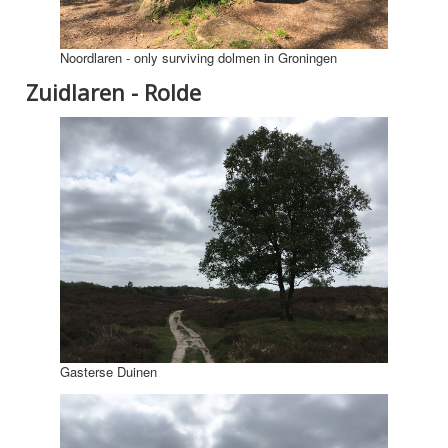
Noordlaren - only surviving dolmen in Groningen
Zuidlaren - Rolde
Gasterse Duinen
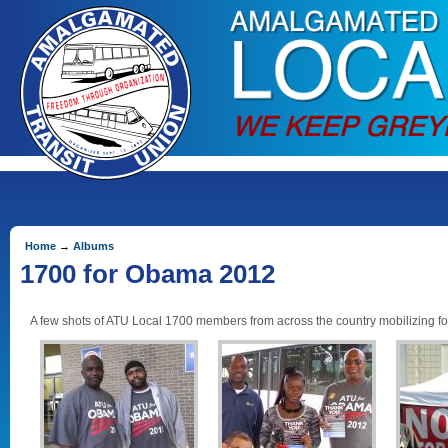
Home
→
Albums
1700 for Obama 2012
A few shots of ATU Local 1700 members from across the country mobilizing fo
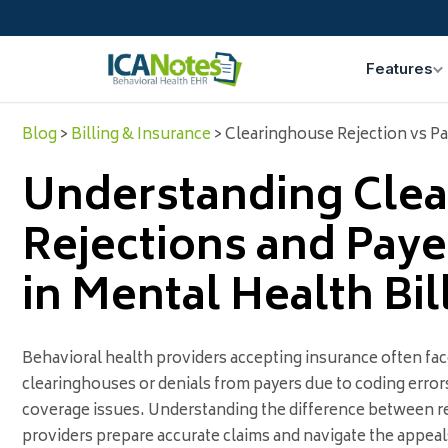
Features
Blog
>
Billing & Insurance
> Clearinghouse Rejection vs Pa
Understanding Cle
Rejections and Paye
in Mental Health Bil
Behavioral health providers accepting insurance often fac
clearinghouses or denials from payers due to coding errors
coverage issues. Understanding the difference between re
providers prepare accurate claims and navigate the appea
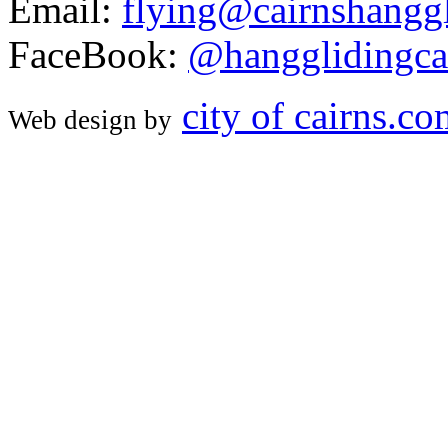
Email:
flying@cairnshanggl
FaceBook:
@hangglidingca
city of cairns.c
Web design by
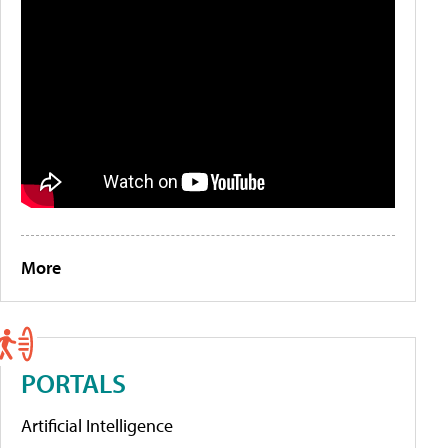
More
PORTALS
Artificial Intelligence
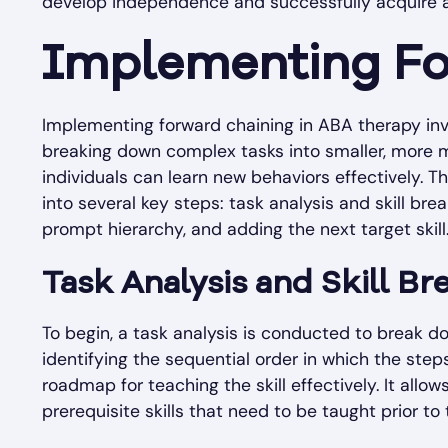
develop independence and successfully acquire a 
Implementing Fo
Implementing forward chaining in ABA therapy inv
breaking down complex tasks into smaller, more ma
individuals can learn new behaviors effectively. 
into several key steps: task analysis and skill bre
prompt hierarchy, and adding the next target skill
Task Analysis and Skill B
To begin, a task analysis is conducted to break dow
identifying the sequential order in which the step
roadmap for teaching the skill effectively. It allo
prerequisite skills that need to be taught prior to t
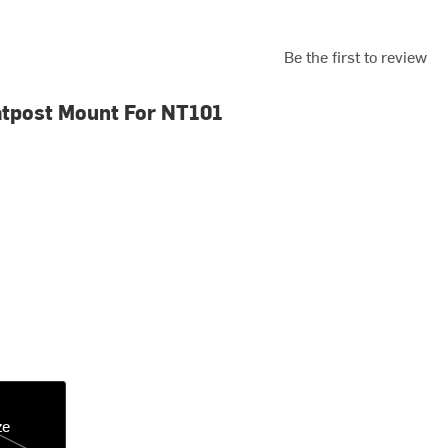
Be the first to review
tpost Mount For NT101
ze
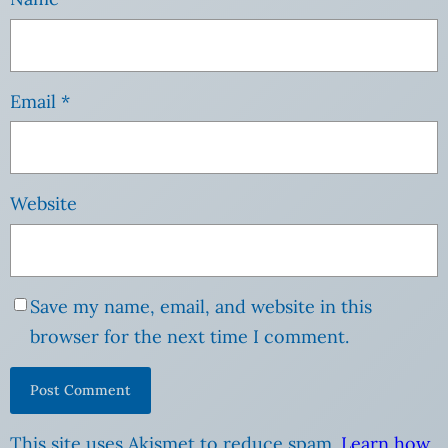
Email
*
Website
Save my name, email, and website in this
browser for the next time I comment.
This site uses Akismet to reduce spam.
Learn how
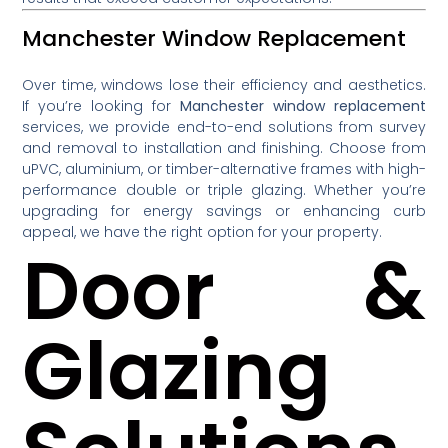
Manchester Window Replacement
Over time, windows lose their efficiency and aesthetics.
If you’re looking for
Manchester window replacement
services, we provide end-to-end solutions from survey
and removal to installation and finishing. Choose from
uPVC, aluminium, or timber-alternative frames with high-
performance double or triple glazing. Whether you’re
upgrading for energy savings or enhancing curb
appeal, we have the right option for your property.
Door &
Glazing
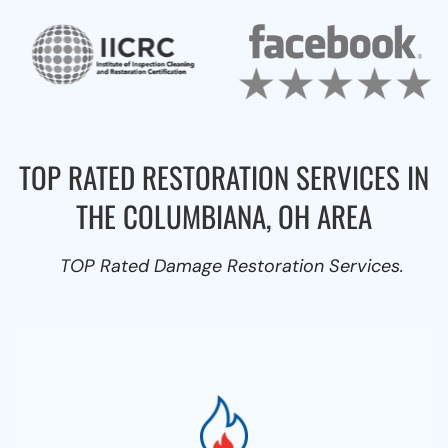
TOP RATED RESTORATION SERVICES IN
THE COLUMBIANA, OH AREA
TOP Rated Damage Restoration Services.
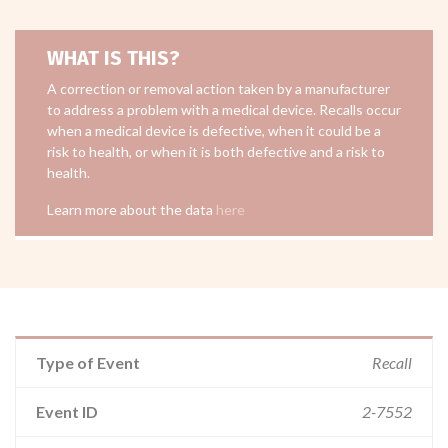
WHAT IS THIS?
A correction or removal action taken by a manufacturer
to address a problem with a medical device. Recalls occur
when a medical device is defective, when it could be a
risk to health, or when it is both defective and a risk to
health.
Learn more about the data
here
Type of Event
Recall
Event ID
2-7552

□ □ □ □ □ □ □

### Aim of the exercise
In your copy, include every record word for word but no pictures.

### Solution
Noordlaren - only surviving dolmen in Groningen
Zuidlaren - Rolde
Gasterse Duinen
Home
→
Albums
1700 for Obama 2012
A few shots of ATU Local 1700 members from across the country mobilizing fo
Features
Blog
>
Billing & Insurance
> Clearinghouse Rejection vs Pa
Understanding Cle
Rejections and Paye
in Mental Health Bil
Behavioral health providers accepting insurance often fac
clearinghouses or denials from payers due to coding errors
coverage issues. Understanding the difference between re
providers prepare accurate claims and navigate the appea
Email:
flying@cairnshanggl
FaceBook:
@hangglidingca
city of cairns.c
Web design by
More
PORTALS
Artificial Intelligence
develop independence and successfully acquire a 
Implementing Fo
Implementing forward chaining in ABA therapy inv
breaking down complex tasks into smaller, more ma
individuals can learn new behaviors effectively. 
into several key steps: task analysis and skill bre
prompt hierarchy, and adding the next target skill
Task Analysis and Skill B
To begin, a task analysis is conducted to break dow
identifying the sequential order in which the step
roadmap for teaching the skill effectively. It allo
prerequisite skills that need to be taught prior to t
Be the first to review
tpost Mount For NT101
ze
Email
*
Website
Save my name, email, and website in this
browser for the next time I comment.
This site uses Akismet to reduce spam.
Learn how
Manchester Window Replacement
Over time, windows lose their efficiency and aesthetics.
If you’re looking for
Manchester window replacement
services, we provide end-to-end solutions from survey
and removal to installation and finishing. Choose from
uPVC, aluminium, or timber-alternative frames with high-
performance double or triple glazing. Whether you’re
upgrading for energy savings or enhancing curb
appeal, we have the right option for your property.
Door &
Glazing
TOP RATED RESTORATION SERVICES IN
THE COLUMBIANA, OH AREA
TOP Rated Damage Restoration Services.
WHAT IS THIS?
A correction or removal action taken by a manufacturer
to address a problem with a medical device. Recalls occur
when a medical device is defective, when it could be a
risk to health, or when it is both defective and a risk to
health.
Learn more about the data
here
Type of Event
Recall
Event ID
2-7552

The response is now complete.